Muxing clocks is nothing new to me, I've done this many times. But until now, I've never had to keep both sides synchronous with each other.
process(clkA, clkB, clkSel)
begin
clkAB <= clkA;
if(clkSel = '1') then
clkAB <= clkB;
end if;
end process;
process(clkA)
begin
if(clkA'event and clkA = '1') then
ffA <= sig_tmpA;
end if;
end process;
process(clkB)
begin
if(clkB'event and clkB = '1') then
ffB <= sig_tmpB;
end if;
end process;
process(clkAB)
begin
if(clkAB'event and clkAB = '1') then
if(grabA)
ffAB <= ffA;
end if;
elsif(grabB)
ffAB <= ffB;
end if;
end if;
end process;
Here's the problem. I want ffAB to be set to the value of ffA when grabA is true and I want ffAB to be set to the value of ffB when grabB is true. This requires having clkAB in phase with clkA when clkSel is 0 and having clkAB in phase with clkB when clkSel is 1. The problem is clock skew. Basically the clkAB clock becomes a delayed version of the source clock. This means that the flip-flops before the clock will change before the flip-flop after the clock mux is able to sample the value.
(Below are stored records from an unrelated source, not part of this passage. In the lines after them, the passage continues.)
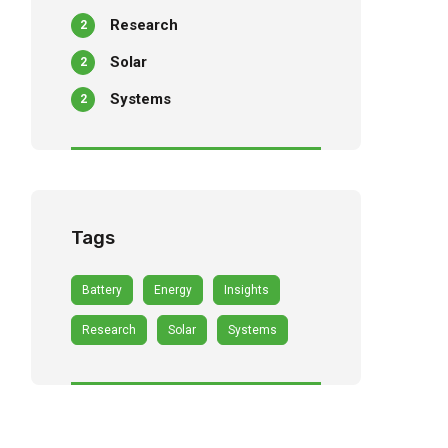
Research
2
Solar
2
Systems
2
Tags
Battery
Energy
Insights
Research
Solar
Systems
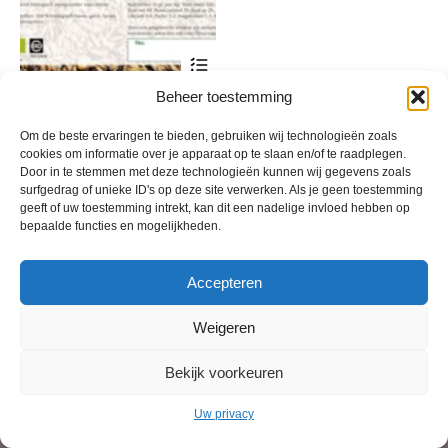
Dit
product
heeft
Beheer toestemming
Bio-Ron Biologische
meerdere
granenmix
variaties.
Om de beste ervaringen te bieden, gebruiken wij technologieën zoals
Deze
Prijsklasse:
€
11,37
-
€
36,88
incl. btw
cookies om informatie over je apparaat op te slaan en/of te raadplegen.
optie
€ 11,37
Door in te stemmen met deze technologieën kunnen wij gegevens zoals
kan
tot
surfgedrag of unieke ID's op deze site verwerken. Als je geen toestemming
gekozen
€ 36,88
geeft of uw toestemming intrekt, kan dit een nadelige invloed hebben op
worden
bepaalde functies en mogelijkheden.
op
de
productpagina
Accepteren
Weigeren
Bekijk voorkeuren
© 2013 - 2026 De Duurzame Tuin KvK Gouda 29029262 - BTW nr
NL001968744B76 Hosting:
BGMA.nl
Uw privacy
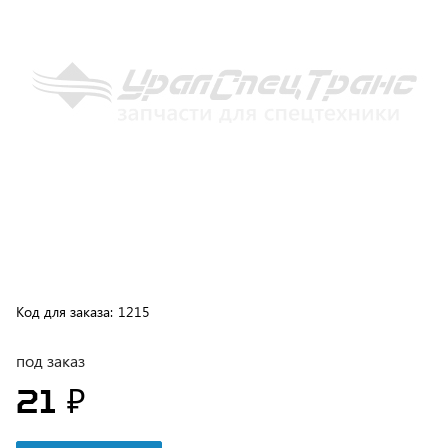
Код для заказа:
1215
под заказ
21 ₽
В корзину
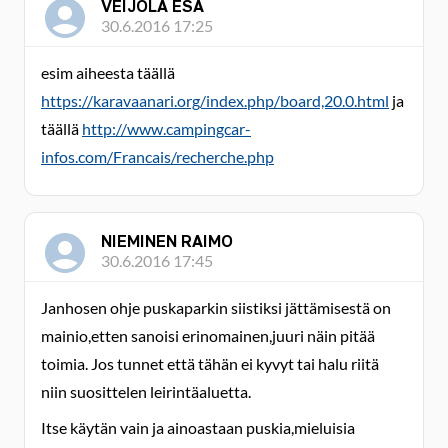
VEIJOLA ESA
30.6.2016 17:25
esim aiheesta täällä
https://karavaanari.org/index.php/board,20.0.html
ja
täällä
http://www.campingcar-
infos.com/Francais/recherche.php
NIEMINEN RAIMO
30.6.2016 17:45
Janhosen ohje puskaparkin siistiksi jättämisestä on
mainio,etten sanoisi erinomainen,juuri näin pitää
toimia. Jos tunnet että tähän ei kyvyt tai halu riitä
niin suosittelen leirintäaluetta.
Itse käytän vain ja ainoastaan puskia,mieluisia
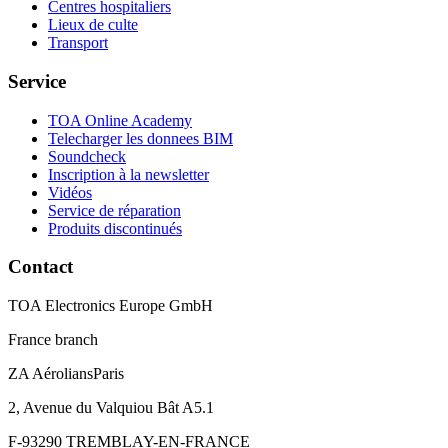
Centres hospitaliers
Lieux de culte
Transport
Service
TOA Online Academy
Telecharger les donnees BIM
Soundcheck
Inscription à la newsletter
Vidéos
Service de réparation
Produits discontinués
Contact
TOA Electronics Europe GmbH
France branch
ZA AéroliansParis
2, Avenue du Valquiou Bât A5.1
F-93290 TREMBLAY-EN-FRANCE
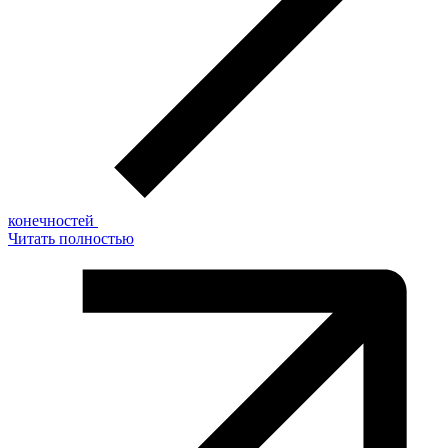
конечностей
Читать полностью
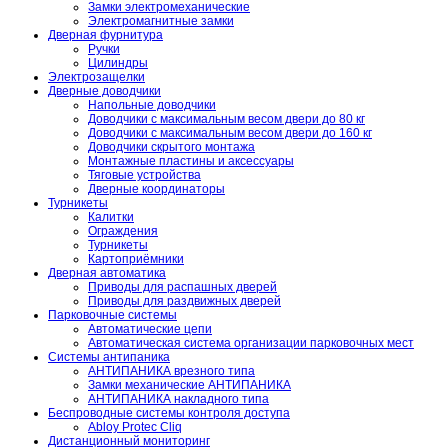
Замки электромеханические
Электромагнитные замки
Дверная фурнитура
Ручки
Цилиндры
Электрозащелки
Дверные доводчики
Напольные доводчики
Доводчики с максимальным весом двери до 80 кг
Доводчики с максимальным весом двери до 160 кг
Доводчики скрытого монтажа
Монтажные пластины и аксессуары
Тяговые устройства
Дверные координаторы
Турникеты
Калитки
Ограждения
Турникеты
Картоприёмники
Дверная автоматика
Приводы для распашных дверей
Приводы для раздвижных дверей
Парковочные системы
Автоматические цепи
Автоматическая система организации парковочных мест
Системы антипаника
АНТИПАНИКА врезного типа
Замки механические АНТИПАНИКА
АНТИПАНИКА накладного типа
Беспроводные системы контроля доступа
Abloy Protec Cliq
Дистанционный мониторинг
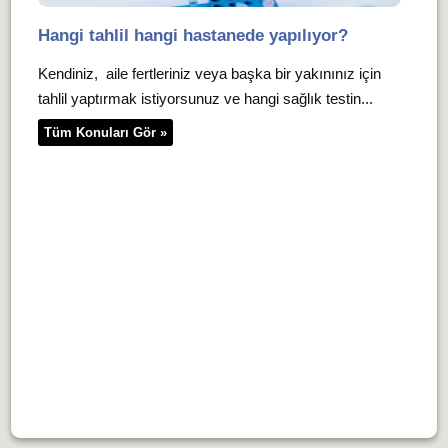
Hangi tahlil hangi hastanede yapılıyor?
Kendiniz, aile fertleriniz veya başka bir yakınınız için
tahlil yaptırmak istiyorsunuz ve hangi sağlık testin...
Tüm Konuları Gör »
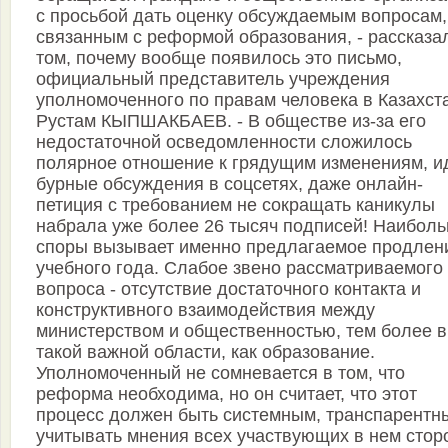
с просьбой дать оценку обсуждаемым вопросам,
связанным с реформой образования, - рассказа
том, почему вообще появилось это письмо,
официальный представитель учреждения
уполномоченного по правам человека в Казахст
Рустам КЫПШАКБАЕВ. - В обществе из-за его
недостаточной осведомленности сложилось
полярное отношение к грядущим изменениям, и
бурные обсуждения в соцсетях, даже онлайн-
петиция с требованием не сокращать каникулы
набрала уже более 26 тысяч подписей! Наибол
споры вызывает именно предлагаемое продлен
учебного года. Слабое звено рассматриваемого
вопроса - отсутствие достаточного контакта и
конструктивного взаимодействия между
министерством и общественностью, тем более в
такой важной области, как образование.
Уполномоченный не сомневается в том, что
реформа необходима, но он считает, что этот
процесс должен быть системным, транспарент­н
учитывать мнения всех участвующих в нем стор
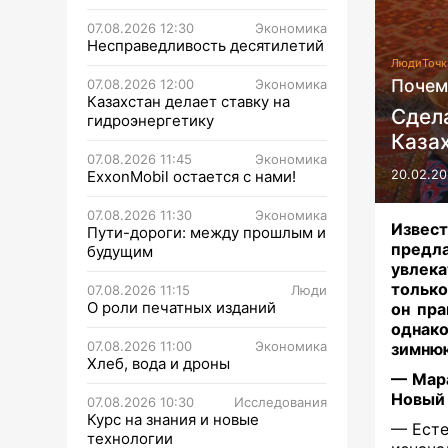
07.08.2026 12:30
Экономика
Несправедливость десятилетий
Люди
Точк
Почем
07.08.2026 12:00
Экономика
Казахстан делает ставку на
Сдел
гидроэнергетику
Каза
07.08.2026 11:45
Экономика
ExxonMobil остается с нами!
20.02.20
07.08.2026 11:30
Экономика
Извест
Пути-дороги: между прошлым и
предл
будущим
увлека
только
07.08.2026 11:15
Люди
О роли печатных изданий
он пра
однако
07.08.2026 11:00
Экономика
зимнюю
Хлеб, вода и дроны
— Мара
Новый
07.08.2026 10:30
Исследования
Курс на знания и новые
— Есте
технологии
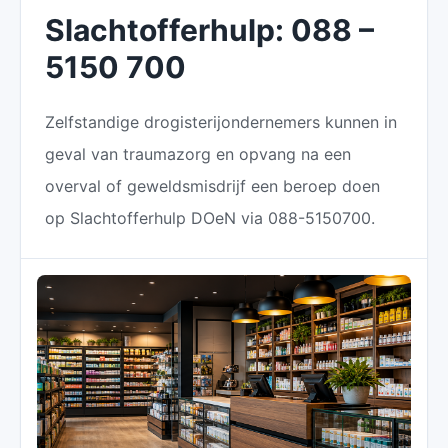
Slachtofferhulp: 088 –
5150 700
Zelfstandige drogisterijondernemers kunnen in
geval van traumazorg en opvang na een
overval of geweldsmisdrijf een beroep doen
op Slachtofferhulp DOeN via 088-5150700.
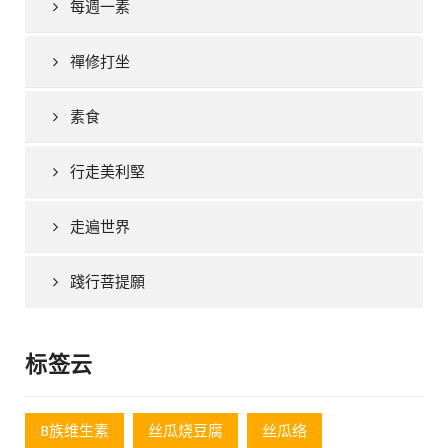
每週一素
禪修打坐
素食
行走美利堅
走遍世界
踐行菩提願
标签云
B族维生素
丝瓜烧豆腐
丝瓜络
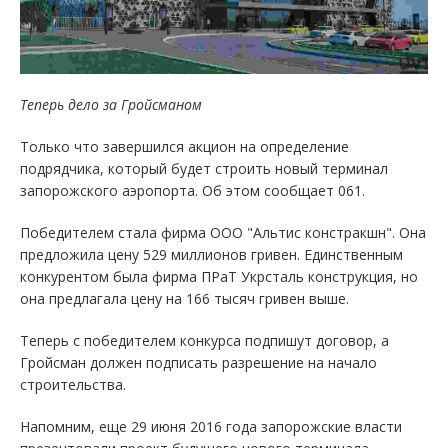
Теперь дело за Гройсманом
Только что завершился акцион на определение
подрядчика, который будет строить новый терминал
запорожского аэропорта. Об этом сообщает 061.
Победителем стала фирма ООО "Альтис констракшн". Она
предложила цену 529 миллионов гривен. Единственным
конкурентом была фирма ПРаТ Укрсталь конструкция, но
она предлагала цену на 166 тысяч гривен выше.
Теперь с победителем конкурса подпишут договор, а
Гройсман должен подписать разрешение на начало
строительства.
Напомним, еще 29 июня 2016 года запорожские власти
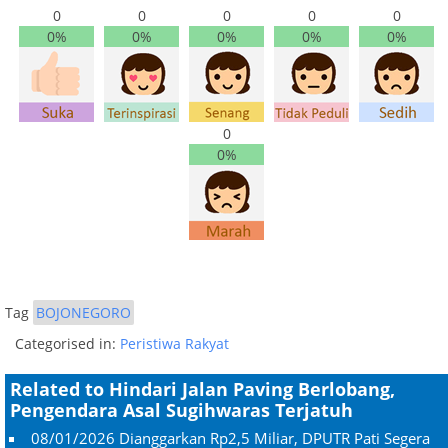
0
0
0
0
0
0%
0%
0%
0%
0%
0
0%
Tag
BOJONEGORO
Categorised in:
Peristiwa Rakyat
Related to Hindari Jalan Paving Berlobang,
Pengendara Asal Sugihwaras Terjatuh
08/01/2026
Dianggarkan Rp2,5 Miliar, DPUTR Pati Segera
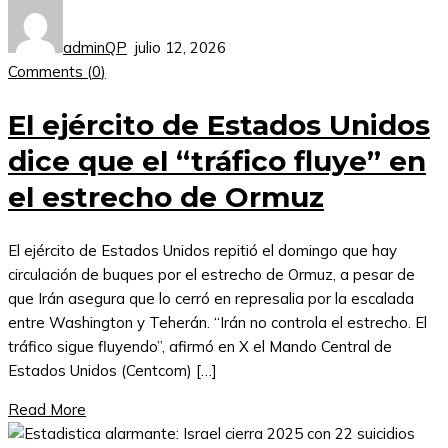
adminQP
julio 12, 2026
Comments (
0
)
El ejército de Estados Unidos
dice que el “tráfico fluye” en
el estrecho de Ormuz
El ejército de Estados Unidos repitió el domingo que hay
circulación de buques por el estrecho de Ormuz, a pesar de
que Irán asegura que lo cerró en represalia por la escalada
entre Washington y Teherán. “Irán no controla el estrecho. El
tráfico sigue fluyendo”, afirmó en X el Mando Central de
Estados Unidos (Centcom) […]
Read More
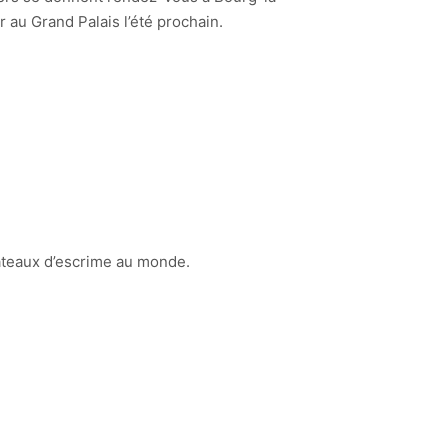
r au Grand Palais l’été prochain.
lateaux d’escrime au monde.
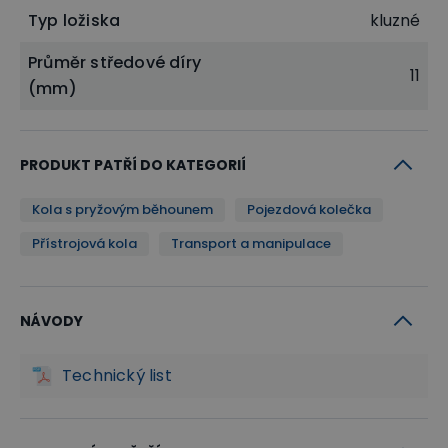
Typ ložiska
kluzné
Průměr středové díry
11
(mm)
PRODUKT PATŘÍ DO KATEGORIÍ
Kola s pryžovým běhounem
Pojezdová kolečka
Přístrojová kola
Transport a manipulace
NÁVODY
Technický list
This is a standard hold-time problem. For an ASIC/ASSP, the solution is implemented by the synthesis tools. It is pretty automatic from what I've been led to believe. Perhaps some constraints or switches are required, but in general, if the two clocks are related then the tools will balance the clock trees to make sure of setup and hold times.
On the other hand, an FPGA doesn't work this way. Clocks are routed on a clock network. Creating a clock mux of this sort adds a serious skew to the timing. As I am currently using Actel tools, I am very aware of the lack of any CTS done by the synthesis or place & route tools.
The key to solving these issues (other than manual regioning of individual flip-flops) is to carry the data over the delayed clock boundary by using buffers. BUFD is Actel's buffer primitive, and by using buffers on the data line you can eat from the setup-time and give to your hold-time. Basically take the output of ffA/ffB and add buffers between their Qs and the D of ffAB.
Voila, you have solved the hold time issue.
Another option is to create a copy of clkA and clkB, and delay those copies using a buffer. Then use these copies in your original clkA and clkB processes. This would create a smaller skew. The problem with this mechanism is that you may also want to sample data back from clkAB to clkA/clkB. If you play with the clock only, then it will be difficult to solve the hold problems in both directions. As soon as you solve it in one direction, you most likely will have created it in the other direction.
A good solution would use a combination of shifting the clock a bit, and using buffers to cover any remaining skew. Whatever solution you choose to implement should be done in direct conjunction with the timing analyzer tools. Those tools are your best way of knowing where and when you have setup or hold problems on your system.